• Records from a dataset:
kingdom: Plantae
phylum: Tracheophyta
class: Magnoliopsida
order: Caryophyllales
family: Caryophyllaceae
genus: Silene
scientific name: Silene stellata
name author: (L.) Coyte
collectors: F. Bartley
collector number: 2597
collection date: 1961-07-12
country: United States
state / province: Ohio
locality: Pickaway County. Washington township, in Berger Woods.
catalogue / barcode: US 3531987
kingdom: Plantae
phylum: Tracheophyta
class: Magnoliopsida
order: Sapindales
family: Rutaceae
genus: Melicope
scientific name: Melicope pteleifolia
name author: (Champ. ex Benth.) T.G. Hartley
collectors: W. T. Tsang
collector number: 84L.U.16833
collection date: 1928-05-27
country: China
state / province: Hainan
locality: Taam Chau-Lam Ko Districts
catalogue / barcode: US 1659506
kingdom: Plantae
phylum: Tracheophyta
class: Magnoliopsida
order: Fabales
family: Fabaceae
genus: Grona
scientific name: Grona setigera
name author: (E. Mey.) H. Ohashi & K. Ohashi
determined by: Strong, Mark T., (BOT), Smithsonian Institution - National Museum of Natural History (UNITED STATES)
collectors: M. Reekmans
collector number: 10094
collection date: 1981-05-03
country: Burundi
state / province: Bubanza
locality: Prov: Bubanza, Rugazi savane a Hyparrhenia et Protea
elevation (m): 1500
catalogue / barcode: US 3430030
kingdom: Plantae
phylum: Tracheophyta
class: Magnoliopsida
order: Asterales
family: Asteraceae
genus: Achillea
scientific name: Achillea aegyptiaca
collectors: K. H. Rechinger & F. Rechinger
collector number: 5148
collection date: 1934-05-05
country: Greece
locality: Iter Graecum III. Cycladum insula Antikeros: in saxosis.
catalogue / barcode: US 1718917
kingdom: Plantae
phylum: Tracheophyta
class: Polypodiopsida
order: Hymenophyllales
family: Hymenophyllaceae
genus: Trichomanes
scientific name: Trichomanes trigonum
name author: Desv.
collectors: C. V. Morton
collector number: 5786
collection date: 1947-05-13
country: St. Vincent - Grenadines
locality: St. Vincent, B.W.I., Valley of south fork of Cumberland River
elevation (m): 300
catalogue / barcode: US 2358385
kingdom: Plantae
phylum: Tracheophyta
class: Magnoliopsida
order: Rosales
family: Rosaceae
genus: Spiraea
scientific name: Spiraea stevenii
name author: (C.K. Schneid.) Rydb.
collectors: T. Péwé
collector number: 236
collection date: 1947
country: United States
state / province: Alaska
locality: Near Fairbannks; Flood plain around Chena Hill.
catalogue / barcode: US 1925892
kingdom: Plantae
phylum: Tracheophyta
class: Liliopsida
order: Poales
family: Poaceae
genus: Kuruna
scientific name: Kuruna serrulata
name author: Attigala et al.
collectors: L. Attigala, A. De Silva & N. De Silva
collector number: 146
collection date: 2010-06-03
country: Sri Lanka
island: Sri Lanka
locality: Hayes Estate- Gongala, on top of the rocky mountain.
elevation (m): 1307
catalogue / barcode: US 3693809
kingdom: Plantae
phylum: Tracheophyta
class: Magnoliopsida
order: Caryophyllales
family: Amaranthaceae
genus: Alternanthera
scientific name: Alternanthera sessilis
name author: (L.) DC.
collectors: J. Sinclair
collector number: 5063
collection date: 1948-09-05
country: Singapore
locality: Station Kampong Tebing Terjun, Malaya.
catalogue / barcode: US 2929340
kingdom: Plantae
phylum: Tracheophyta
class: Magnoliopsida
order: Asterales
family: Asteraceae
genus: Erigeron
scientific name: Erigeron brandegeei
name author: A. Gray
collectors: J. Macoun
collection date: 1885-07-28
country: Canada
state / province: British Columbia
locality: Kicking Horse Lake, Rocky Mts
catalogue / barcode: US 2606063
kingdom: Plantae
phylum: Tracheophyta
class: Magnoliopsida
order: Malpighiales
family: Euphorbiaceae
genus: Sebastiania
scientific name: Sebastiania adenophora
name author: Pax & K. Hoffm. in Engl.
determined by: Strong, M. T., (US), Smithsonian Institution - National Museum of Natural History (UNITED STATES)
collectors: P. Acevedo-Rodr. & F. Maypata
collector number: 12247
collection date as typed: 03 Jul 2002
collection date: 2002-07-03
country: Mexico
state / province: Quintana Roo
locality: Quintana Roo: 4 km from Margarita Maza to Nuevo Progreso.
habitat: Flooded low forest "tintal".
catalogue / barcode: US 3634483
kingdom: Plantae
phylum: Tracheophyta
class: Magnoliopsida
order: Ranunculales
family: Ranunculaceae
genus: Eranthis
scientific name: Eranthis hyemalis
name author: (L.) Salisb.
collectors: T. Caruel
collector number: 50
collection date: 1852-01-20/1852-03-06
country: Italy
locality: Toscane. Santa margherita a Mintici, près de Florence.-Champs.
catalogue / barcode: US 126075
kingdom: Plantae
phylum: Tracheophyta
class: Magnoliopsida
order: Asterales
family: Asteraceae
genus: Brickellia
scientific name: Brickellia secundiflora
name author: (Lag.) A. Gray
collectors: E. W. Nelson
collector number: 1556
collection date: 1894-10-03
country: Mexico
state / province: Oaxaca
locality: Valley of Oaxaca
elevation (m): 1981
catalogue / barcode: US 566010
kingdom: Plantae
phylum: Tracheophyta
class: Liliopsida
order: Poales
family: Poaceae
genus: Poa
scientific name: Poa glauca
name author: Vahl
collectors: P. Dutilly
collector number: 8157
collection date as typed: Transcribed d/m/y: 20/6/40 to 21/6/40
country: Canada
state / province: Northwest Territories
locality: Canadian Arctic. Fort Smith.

• WHAT THE EXERCISE ASKS:
Quote the records word for word, starting at the first line of the records and ending at the line that contains "country: Greece". Include both of those lines.

• EXERCISE SOLUTION:
kingdom: Plantae
phylum: Tracheophyta
class: Magnoliopsida
order: Caryophyllales
family: Caryophyllaceae
genus: Silene
scientific name: Silene stellata
name author: (L.) Coyte
collectors: F. Bartley
collector number: 2597
collection date: 1961-07-12
country: United States
state / province: Ohio
locality: Pickaway County. Washington township, in Berger Woods.
catalogue / barcode: US 3531987
kingdom: Plantae
phylum: Tracheophyta
class: Magnoliopsida
order: Sapindales
family: Rutaceae
genus: Melicope
scientific name: Melicope pteleifolia
name author: (Champ. ex Benth.) T.G. Hartley
collectors: W. T. Tsang
collector number: 84L.U.16833
collection date: 1928-05-27
country: China
state / province: Hainan
locality: Taam Chau-Lam Ko Districts
catalogue / barcode: US 1659506
kingdom: Plantae
phylum: Tracheophyta
class: Magnoliopsida
order: Fabales
family: Fabaceae
genus: Grona
scientific name: Grona setigera
name author: (E. Mey.) H. Ohashi & K. Ohashi
determined by: Strong, Mark T., (BOT), Smithsonian Institution - National Museum of Natural History (UNITED STATES)
collectors: M. Reekmans
collector number: 10094
collection date: 1981-05-03
country: Burundi
state / province: Bubanza
locality: Prov: Bubanza, Rugazi savane a Hyparrhenia et Protea
elevation (m): 1500
catalogue / barcode: US 3430030
kingdom: Plantae
phylum: Tracheophyta
class: Magnoliopsida
order: Asterales
family: Asteraceae
genus: Achillea
scientific name: Achillea aegyptiaca
collectors: K. H. Rechinger & F. Rechinger
collector number: 5148
collection date: 1934-05-05
country: Greece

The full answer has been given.